» **Exercises to complete**:
a: Please answer these from the Zambia GPS upgrade text, not the records:
(i) Which site got the BGAN satellite communication system?
(ii) What drawback of the satellite system does the text name?
(iii) What does the cellular modem require in order to work?
Mark your answers (i), (ii) and (iii).
b: Pick up the Zambia GPS upgrade text, not the records, at its final sentence and keep writing.

Written by Abe Morrison
29 January 2013


Overview

In July of 2012, UNAVCO engineers traveled to both Mongu and Itezhi-tezi, Zambia to upgrade continuous GPS sites by affixing data communication systems. The Itezhi-tezhi GPS site received a BGAN satellite communication system and the Mongu site received a cellular modem. This allows both sites' data to be downloaded on a regular basis by the UNAVCO facility in Boulder, CO. Both GPS sites are existing AfricaArray sites and will be used to test the two different types of communications systems for deployment to other sites within AfricaArray. While the satellite system can be deployed anywhere across the continent, particularly in places with no cellular infrastructure, the drawback is the high cost to transmit the GPS and Met data. In contrast, the cellular modem is relatively inexpensive to operate, but requires a close proximity to a cellular service. Even when close proximity is available, it is sometimes unreliable depending on the cellular system service.

» **Entries provided**:
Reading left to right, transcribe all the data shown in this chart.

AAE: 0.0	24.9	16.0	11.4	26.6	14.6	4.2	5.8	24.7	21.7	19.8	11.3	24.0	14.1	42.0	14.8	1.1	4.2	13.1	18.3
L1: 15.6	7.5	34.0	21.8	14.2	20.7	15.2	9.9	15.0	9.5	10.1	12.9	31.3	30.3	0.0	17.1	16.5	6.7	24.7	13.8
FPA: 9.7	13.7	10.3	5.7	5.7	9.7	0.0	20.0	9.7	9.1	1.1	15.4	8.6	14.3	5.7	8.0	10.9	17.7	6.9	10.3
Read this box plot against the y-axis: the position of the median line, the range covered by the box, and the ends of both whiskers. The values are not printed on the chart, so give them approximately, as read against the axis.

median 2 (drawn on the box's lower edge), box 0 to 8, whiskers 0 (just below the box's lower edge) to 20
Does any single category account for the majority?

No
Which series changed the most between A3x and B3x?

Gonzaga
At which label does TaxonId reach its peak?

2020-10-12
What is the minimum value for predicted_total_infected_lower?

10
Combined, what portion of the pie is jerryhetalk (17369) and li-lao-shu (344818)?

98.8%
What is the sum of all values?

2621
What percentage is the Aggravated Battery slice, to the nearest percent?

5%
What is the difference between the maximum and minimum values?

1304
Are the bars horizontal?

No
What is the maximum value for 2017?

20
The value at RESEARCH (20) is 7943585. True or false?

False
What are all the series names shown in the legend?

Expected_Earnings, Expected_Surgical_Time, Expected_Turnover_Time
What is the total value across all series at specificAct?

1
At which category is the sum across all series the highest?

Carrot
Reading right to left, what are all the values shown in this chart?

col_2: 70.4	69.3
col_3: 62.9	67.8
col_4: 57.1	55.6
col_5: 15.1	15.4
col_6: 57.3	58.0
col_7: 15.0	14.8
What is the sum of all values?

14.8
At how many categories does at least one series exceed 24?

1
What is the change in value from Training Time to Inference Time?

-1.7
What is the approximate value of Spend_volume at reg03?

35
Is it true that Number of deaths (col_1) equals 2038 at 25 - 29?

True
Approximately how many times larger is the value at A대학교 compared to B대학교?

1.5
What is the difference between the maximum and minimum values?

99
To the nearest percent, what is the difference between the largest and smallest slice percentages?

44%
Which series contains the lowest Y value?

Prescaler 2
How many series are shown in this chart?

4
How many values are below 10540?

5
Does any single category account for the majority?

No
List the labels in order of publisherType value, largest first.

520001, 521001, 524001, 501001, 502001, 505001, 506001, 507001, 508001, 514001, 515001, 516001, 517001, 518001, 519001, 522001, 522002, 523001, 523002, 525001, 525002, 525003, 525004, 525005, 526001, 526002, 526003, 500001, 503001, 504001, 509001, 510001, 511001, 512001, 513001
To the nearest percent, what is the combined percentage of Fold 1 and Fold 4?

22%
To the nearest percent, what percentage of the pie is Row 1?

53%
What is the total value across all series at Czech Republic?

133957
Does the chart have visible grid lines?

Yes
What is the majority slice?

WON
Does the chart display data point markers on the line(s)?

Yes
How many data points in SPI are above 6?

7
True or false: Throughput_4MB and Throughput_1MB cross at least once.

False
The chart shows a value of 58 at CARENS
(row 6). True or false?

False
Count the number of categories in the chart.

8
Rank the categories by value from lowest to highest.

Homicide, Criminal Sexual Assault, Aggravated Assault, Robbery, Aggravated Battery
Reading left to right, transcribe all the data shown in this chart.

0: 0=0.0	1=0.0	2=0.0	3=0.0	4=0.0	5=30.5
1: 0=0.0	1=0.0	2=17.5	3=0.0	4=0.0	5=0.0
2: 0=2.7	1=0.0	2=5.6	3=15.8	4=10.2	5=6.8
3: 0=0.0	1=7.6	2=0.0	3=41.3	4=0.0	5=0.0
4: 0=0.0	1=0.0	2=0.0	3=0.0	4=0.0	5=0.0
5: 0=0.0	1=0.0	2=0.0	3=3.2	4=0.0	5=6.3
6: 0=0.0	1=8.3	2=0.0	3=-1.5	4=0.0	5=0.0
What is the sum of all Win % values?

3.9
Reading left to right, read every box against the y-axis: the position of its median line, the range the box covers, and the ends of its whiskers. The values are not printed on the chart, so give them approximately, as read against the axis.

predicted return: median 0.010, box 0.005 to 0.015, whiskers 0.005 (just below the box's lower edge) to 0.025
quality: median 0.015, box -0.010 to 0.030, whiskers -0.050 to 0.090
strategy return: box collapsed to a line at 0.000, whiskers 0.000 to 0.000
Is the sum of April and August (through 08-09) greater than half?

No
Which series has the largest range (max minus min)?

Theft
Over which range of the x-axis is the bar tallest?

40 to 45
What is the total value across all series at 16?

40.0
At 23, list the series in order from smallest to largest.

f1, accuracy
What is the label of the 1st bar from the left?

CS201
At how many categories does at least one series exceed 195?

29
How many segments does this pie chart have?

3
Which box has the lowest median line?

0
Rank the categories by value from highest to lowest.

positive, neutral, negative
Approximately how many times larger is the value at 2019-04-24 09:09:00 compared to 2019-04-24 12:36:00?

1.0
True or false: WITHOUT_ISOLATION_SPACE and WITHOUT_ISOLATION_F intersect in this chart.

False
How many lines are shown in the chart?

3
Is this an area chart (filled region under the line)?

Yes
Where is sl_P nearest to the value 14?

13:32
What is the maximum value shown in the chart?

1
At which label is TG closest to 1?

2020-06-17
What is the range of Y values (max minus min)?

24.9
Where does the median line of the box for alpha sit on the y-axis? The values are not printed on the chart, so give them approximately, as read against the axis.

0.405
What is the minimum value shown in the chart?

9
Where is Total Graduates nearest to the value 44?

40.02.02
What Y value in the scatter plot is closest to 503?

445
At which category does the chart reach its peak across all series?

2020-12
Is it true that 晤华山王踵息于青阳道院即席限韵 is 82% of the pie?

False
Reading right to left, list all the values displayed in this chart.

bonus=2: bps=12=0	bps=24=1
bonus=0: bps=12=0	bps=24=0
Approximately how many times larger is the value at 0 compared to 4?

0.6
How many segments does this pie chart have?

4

» **Responses to the tasks**:
a:
(i) The Itezhi-tezhi GPS site.
(ii) The high cost to transmit the GPS and Met data.
(iii) Close proximity to a cellular service.

b:
Significance

AfricaArray is a multidisciplinary observatory network spanning much of eastern and southern Africa. The program promotes, strengthens, and maintains a workforce of highly trained African geoscientists. This array supports both geologic and atmospheric related research in Africa and provides the underpinning for an education and outreach program serving American and African students. Meteorological, atmospheric, and geophysical data from the network gathered over a period of 10 or more years will be used to address fundamental cross-disciplinary science questions on climate - solid earth interactions, as well as many complementary questions that are more discipline-specific. The primary science justification for developing a multidisciplinary AfricaArray network is to address the hypothesis that hominid evolution is coupled to deep, large-scale mantle processes through the tectonic forcing of climate.